Exercise goal:
Rewrite the text of all the material below, replacing "Staff inductions" with "Staff onboarding" and keeping everything else the same. Leave the pictures out.

Data extract:
============================================================
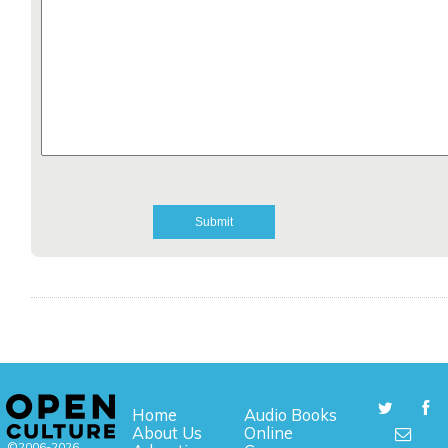
Home
Audio Books
About Us
Online
©2006-2026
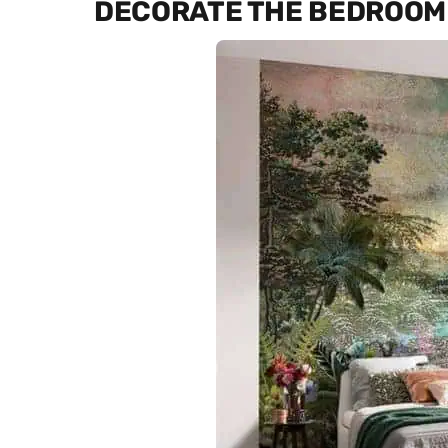
DECORATE THE BEDROOM 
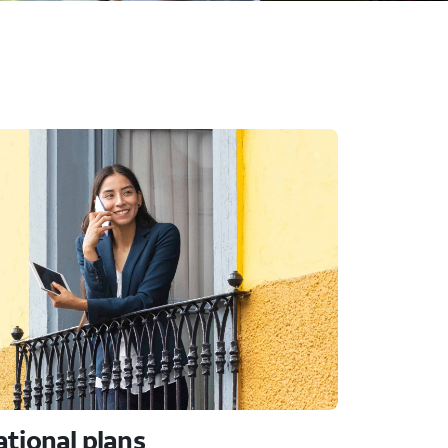
ational plans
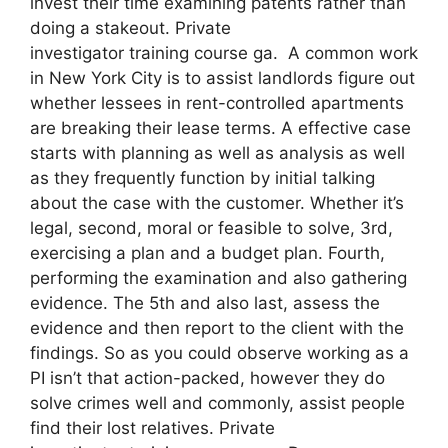
invest their time examining patents rather than
doing a stakeout. Private
investigator training course ga. A common work
in New York City is to assist landlords figure out
whether lessees in rent-controlled apartments
are breaking their lease terms. A effective case
starts with planning as well as analysis as well
as they frequently function by initial talking
about the case with the customer. Whether it’s
legal, second, moral or feasible to solve, 3rd,
exercising a plan and a budget plan. Fourth,
performing the examination and also gathering
evidence. The 5th and also last, assess the
evidence and then report to the client with the
findings. So as you could observe working as a
PI isn’t that action-packed, however they do
solve crimes well and commonly, assist people
find their lost relatives. Private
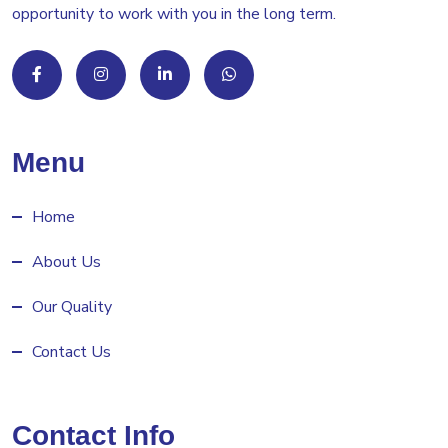
opportunity to work with you in the long term.
Menu
Home
About Us
Our Quality
Contact Us
Contact Info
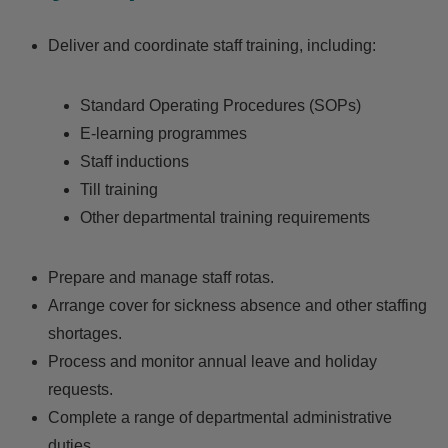
Deliver and coordinate staff training, including:
Standard Operating Procedures (SOPs)
E-learning programmes
Staff inductions
Till training
Other departmental training requirements
Prepare and manage staff rotas.
Arrange cover for sickness absence and other staffing
shortages.
Process and monitor annual leave and holiday
requests.
Complete a range of departmental administrative
duties.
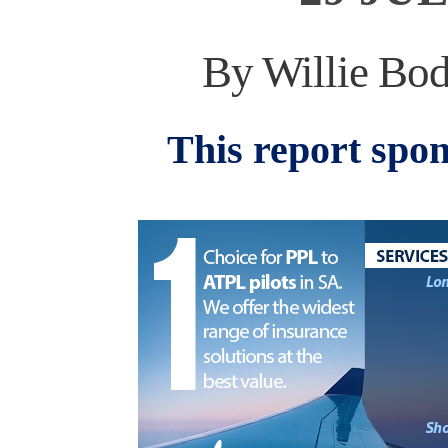
By Willie Bod
This report spo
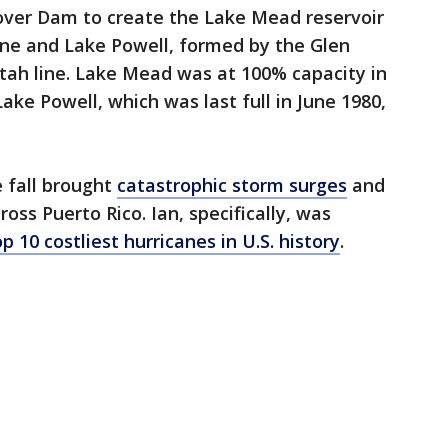
ver Dam to create the Lake Mead reservoir
ine and Lake Powell, formed by the Glen
ah line. Lake Mead was at 100% capacity in
 Lake Powell, which was last full in June 1980,
e fall brought
catastrophic storm surges
and
ross Puerto Rico. Ian, specifically, was
 10 costliest hurricanes in U.S. history
.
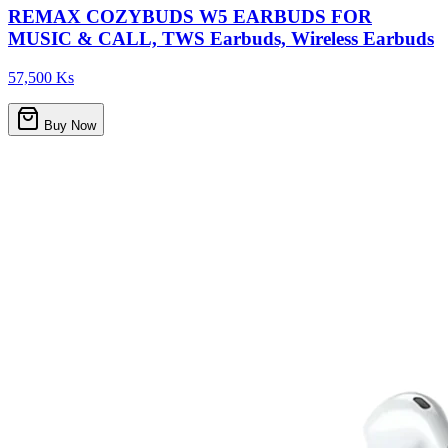
REMAX COZYBUDS W5 EARBUDS FOR
MUSIC & CALL, TWS Earbuds, Wireless Earbuds
57,500 Ks
Buy Now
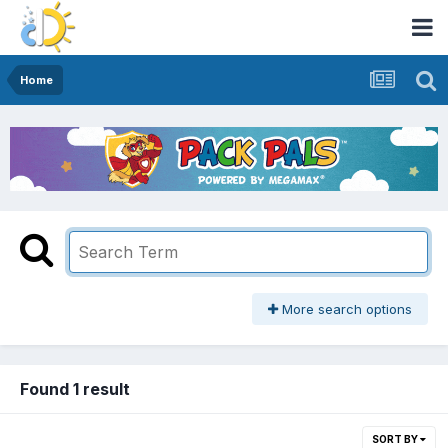
Home
More search options
Found 1 result
SORT BY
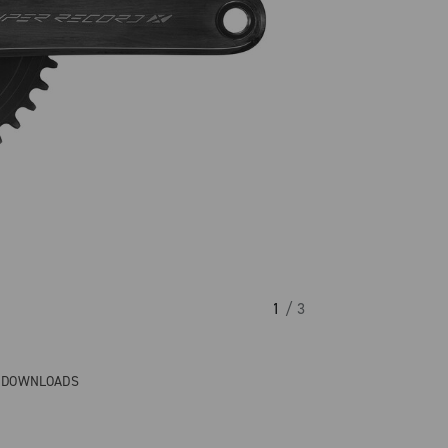
1
/ 3
& DOWNLOADS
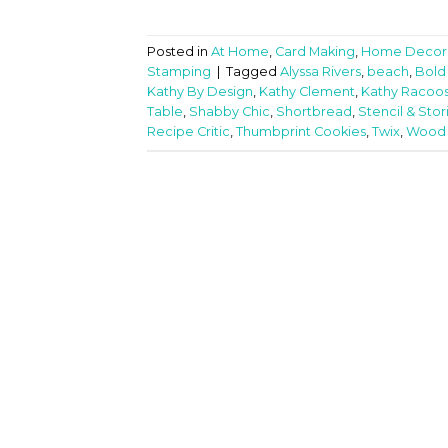
Posted in
At Home
,
Card Making
,
Home Decor
Stamping
|
Tagged
Alyssa Rivers
,
beach
,
Bold
Kathy By Design
,
Kathy Clement
,
Kathy Racoos
Table
,
Shabby Chic
,
Shortbread
,
Stencil & Stor
Recipe Critic
,
Thumbprint Cookies
,
Twix
,
Wood F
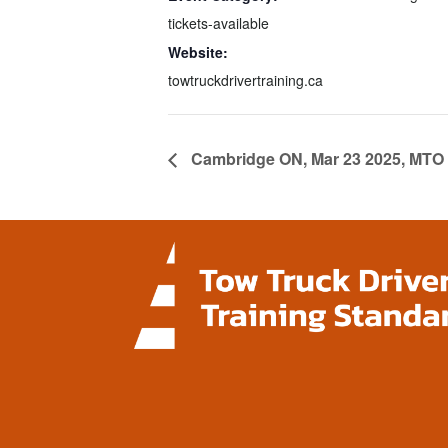
tickets-available
Website:
towtruckdrivertraining.ca
Cambridge ON, Mar 23 2025, MTO 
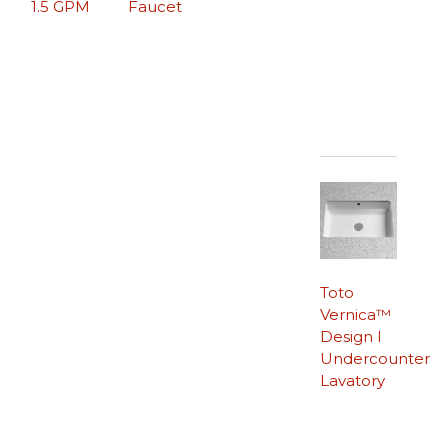
1.5 GPM
Faucet
Toto
Vernica™
Design I
Undercounter
Lavatory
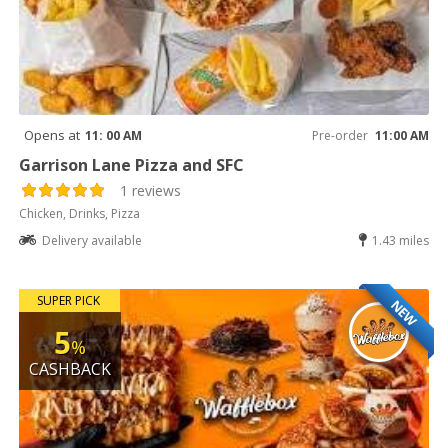
Opens at
11: 00 AM
Pre-order
11:00 AM
Garrison Lane Pizza and SFC
1 reviews
Chicken, Drinks, Pizza
Delivery available
1.43 miles
SUPER PICK
NEW
5
%
CASHBACK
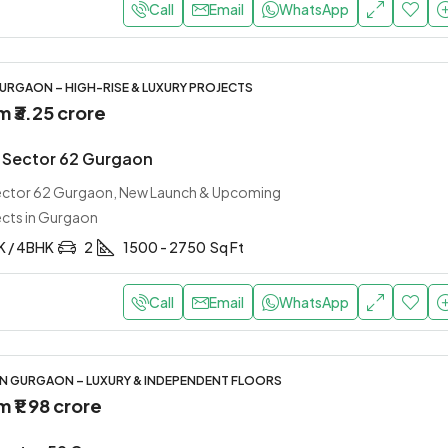
Call
Email
WhatsApp
URGAON – HIGH-RISE & LUXURY PROJECTS
om
₹3.25 crore
 Sector 62 Gurgaon
Sector 62 Gurgaon, New Launch & Upcoming
ects in Gurgaon
K / 4BHK
2
1500 - 2750
Sq Ft
Call
Email
WhatsApp
IN GURGAON – LUXURY & INDEPENDENT FLOORS
om
₹1.98 crore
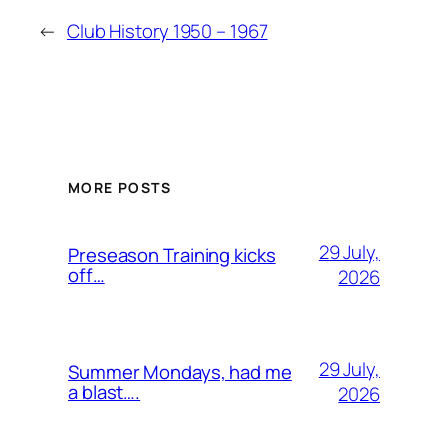
←
Club History 1950 – 1967
MORE POSTS
29 July,
Preseason Training kicks
off…
2026
29 July,
Summer Mondays, had me
a blast….
2026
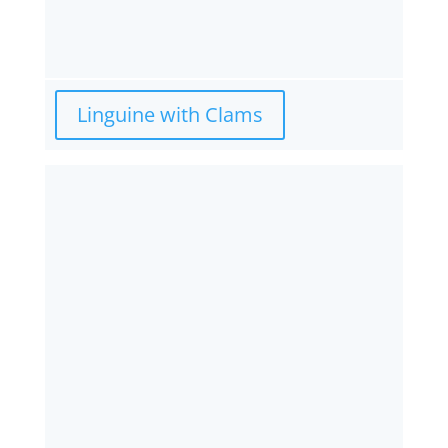
Linguine with Clams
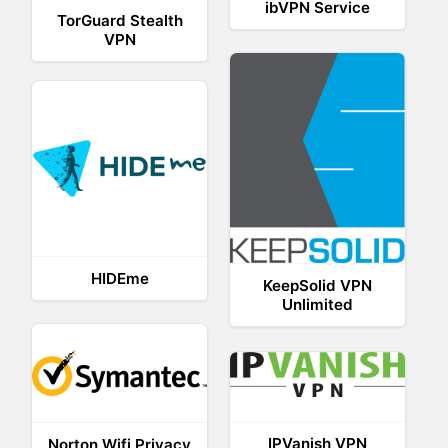
ibVPN Service
TorGuard Stealth
VPN
HIDEme
KeepSolid VPN
Unlimited
IPVanish VPN
Norton Wifi Privacy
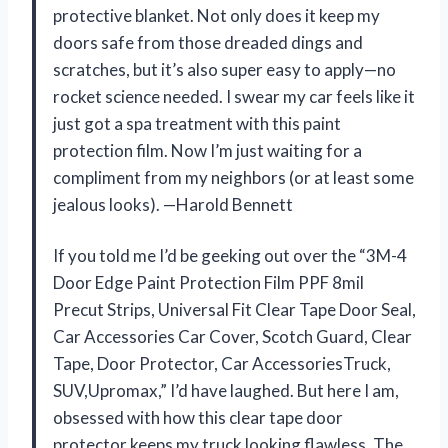
protective blanket. Not only does it keep my
doors safe from those dreaded dings and
scratches, but it’s also super easy to apply—no
rocket science needed. I swear my car feels like it
just got a spa treatment with this paint
protection film. Now I’m just waiting for a
compliment from my neighbors (or at least some
jealous looks). —Harold Bennett
If you told me I’d be geeking out over the “3M-4
Door Edge Paint Protection Film PPF 8mil
Precut Strips, Universal Fit Clear Tape Door Seal,
Car Accessories Car Cover, Scotch Guard, Clear
Tape, Door Protector, Car AccessoriesTruck,
SUV,Upromax,” I’d have laughed. But here I am,
obsessed with how this clear tape door
protector keeps my truck looking flawless. The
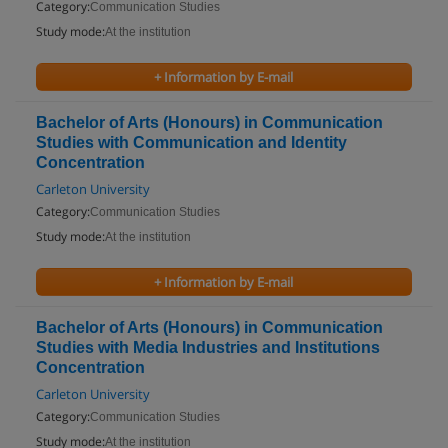
Category:
Communication Studies
Study mode:
At the institution
+ Information by E-mail
Bachelor of Arts (Honours) in Communication
Studies with Communication and Identity
Concentration
Carleton University
Category:
Communication Studies
Study mode:
At the institution
+ Information by E-mail
Bachelor of Arts (Honours) in Communication
Studies with Media Industries and Institutions
Concentration
Carleton University
Category:
Communication Studies
Study mode:
At the institution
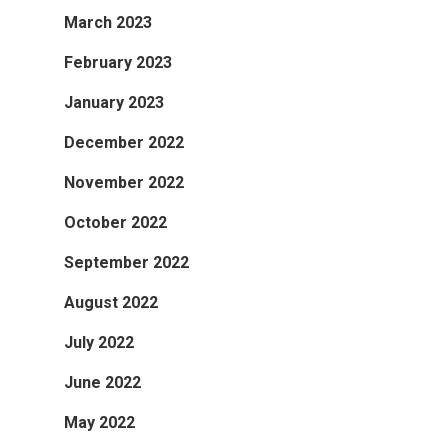
March 2023
February 2023
January 2023
December 2022
November 2022
October 2022
September 2022
August 2022
July 2022
June 2022
May 2022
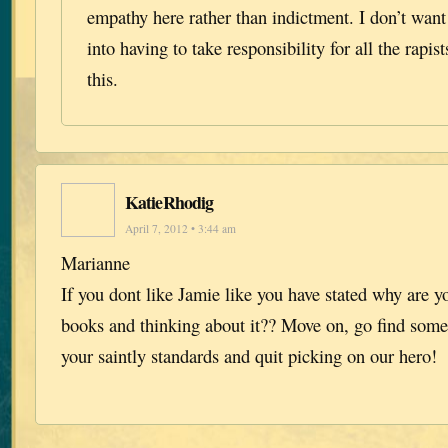
empathy here rather than indictment. I don’t wan
into having to take responsibility for all the rapis
this.
KatieRhodig
April 7, 2012 • 3:44 am
Marianne
If you dont like Jamie like you have stated why are yo
books and thinking about it?? Move on, go find some c
your saintly standards and quit picking on our hero!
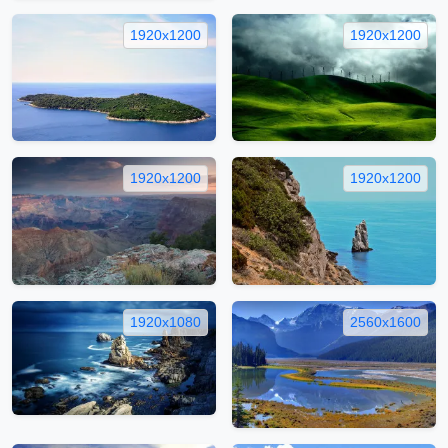
1920x1200
1920x1200
1920x1200
1920x1200
1920x1080
2560x1600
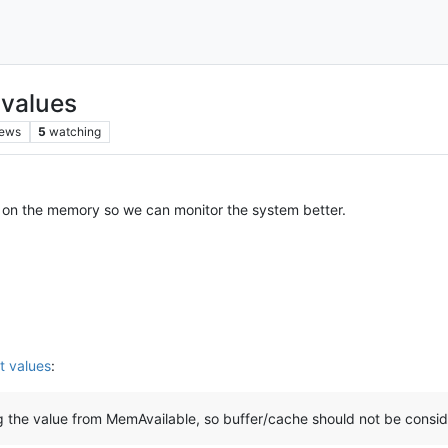
 values
iews
5
watching
ls on the memory so we can monitor the system better.
t values
:
g the value from MemAvailable, so buffer/cache should not be consid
============================================================
Solution to the exercise:
Home
Audio Books
About Us
Online
©2006-2026
DECORATE THE BEDROOM 
ational plans
invest their time examining patents rather than
doing a stakeout. Private
investigator training course ga. A common work
in New York City is to assist landlords figure out
whether lessees in rent-controlled apartments
are breaking their lease terms. A effective case
starts with planning as well as analysis as well
as they frequently function by initial talking
about the case with the customer. Whether it’s
legal, second, moral or feasible to solve, 3rd,
exercising a plan and a budget plan. Fourth,
performing the examination and also gathering
evidence. The 5th and also last, assess the
evidence and then report to the client with the
findings. So as you could observe working as a
PI isn’t that action-packed, however they do
solve crimes well and commonly, assist people
find their lost relatives. Private
opportunity to work with you in the long term.
Menu
Home
About Us
Our Quality
Contact Us
Contact Info
Deliver and coordinate staff training, including:
Standard Operating Procedures (SOPs)
E-learning programmes
Staff onboarding
Till training
Other departmental training requirements
Prepare and manage staff rotas.
Arrange cover for sickness absence and other staffing
shortages.
Process and monitor annual leave and holiday
requests.
Complete a range of departmental administrative
duties.
By Willie Bod
This report spo
ver Dam to create the Lake Mead reservoir
ine and Lake Powell, formed by the Glen
ah line. Lake Mead was at 100% capacity in
 Lake Powell, which was last full in June 1980,
e fall brought
catastrophic storm surges
and
ross Puerto Rico. Ian, specifically, was
 10 costliest hurricanes in U.S. history
.
REMAX COZYBUDS W5 EARBUDS FOR
MUSIC & CALL, TWS Earbuds, Wireless Earbuds
57,500 Ks
Buy Now
Home
More search options
Found 1 result
SORT BY
1
/ 3
& DOWNLOADS
Posted in
At Home
,
Card Making
,
Home Decor
Stamping
|
Tagged
Alyssa Rivers
,
beach
,
Bold
Kathy By Design
,
Kathy Clement
,
Kathy Racoos
Table
,
Shabby Chic
,
Shortbread
,
Stencil & Stor
Recipe Critic
,
Thumbprint Cookies
,
Twix
,
Wood F
tickets-available
Website:
towtruckdrivertraining.ca
Cambridge ON, Mar 23 2025, MTO 
1.5 GPM
Faucet
Toto
Vernica™
Design I
Undercounter
Lavatory
Opens at
11: 00 AM
Pre-order
11:00 AM
Garrison Lane Pizza and SFC
1 reviews
Chicken, Drinks, Pizza
Delivery available
1.43 miles
SUPER PICK
NEW
5
%
CASHBACK
Call
Email
WhatsApp
URGAON – HIGH-RISE & LUXURY PROJECTS
om
₹3.25 crore
 Sector 62 Gurgaon
Sector 62 Gurgaon, New Launch & Upcoming
ects in Gurgaon
K / 4BHK
2
1500 - 2750
Sq Ft
Call
Email
WhatsApp
IN GURGAON – LUXURY & INDEPENDENT FLOORS
om
₹1.98 crore
←
Club History 1950 – 1967
MORE POSTS
29 July,
Preseason Training kicks
off…
2026
29 July,
Summer Mondays, had me
a blast….
2026
Linguine with Clams
ibVPN Service
TorGuard Stealth
VPN
HIDEme
KeepSolid VPN
Unlimited
IPVanish VPN
Norton Wifi Privacy
protective blanket. Not only does it keep my
doors safe from those dreaded dings and
scratches, but it’s also super easy to apply—no
rocket science needed. I swear my car feels like it
just got a spa treatment with this paint
protection film. Now I’m just waiting for a
compliment from my neighbors (or at least some
jealous looks). —Harold Bennett
If you told me I’d be geeking out over the “3M-4
Door Edge Paint Protection Film PPF 8mil
Precut Strips, Universal Fit Clear Tape Door Seal,
Car Accessories Car Cover, Scotch Guard, Clear
Tape, Door Protector, Car AccessoriesTruck,
SUV,Upromax,” I’d have laughed. But here I am,
obsessed with how this clear tape door
protector keeps my truck looking flawless. The
Category:
Communication Studies
Study mode:
At the institution
+ Information by E-mail
Bachelor of Arts (Honours) in Communication
Studies with Communication and Identity
Concentration
Carleton University
Category:
Communication Studies
Study mode:
At the institution
+ Information by E-mail
Bachelor of Arts (Honours) in Communication
Studies with Media Industries and Institutions
Concentration
Carleton University
Category:
Communication Studies
Study mode:
At the institution
March 2023
February 2023
January 2023
December 2022
November 2022
October 2022
September 2022
August 2022
July 2022
June 2022
May 2022
empathy here rather than indictment. I don’t wan
into having to take responsibility for all the rapis
this.
KatieRhodig
April 7, 2012 • 3:44 am
Marianne
If you dont like Jamie like you have stated why are yo
books and thinking about it?? Move on, go find some c
your saintly standards and quit picking on our hero!
1920x1200
1920x1200
1920x1200
1920x1200
1920x1080
2560x1600
 values
iews
5
watching
ls on the memory so we can monitor the system better.
t values
:
g the value from MemAvailable, so buffer/cache should not be consid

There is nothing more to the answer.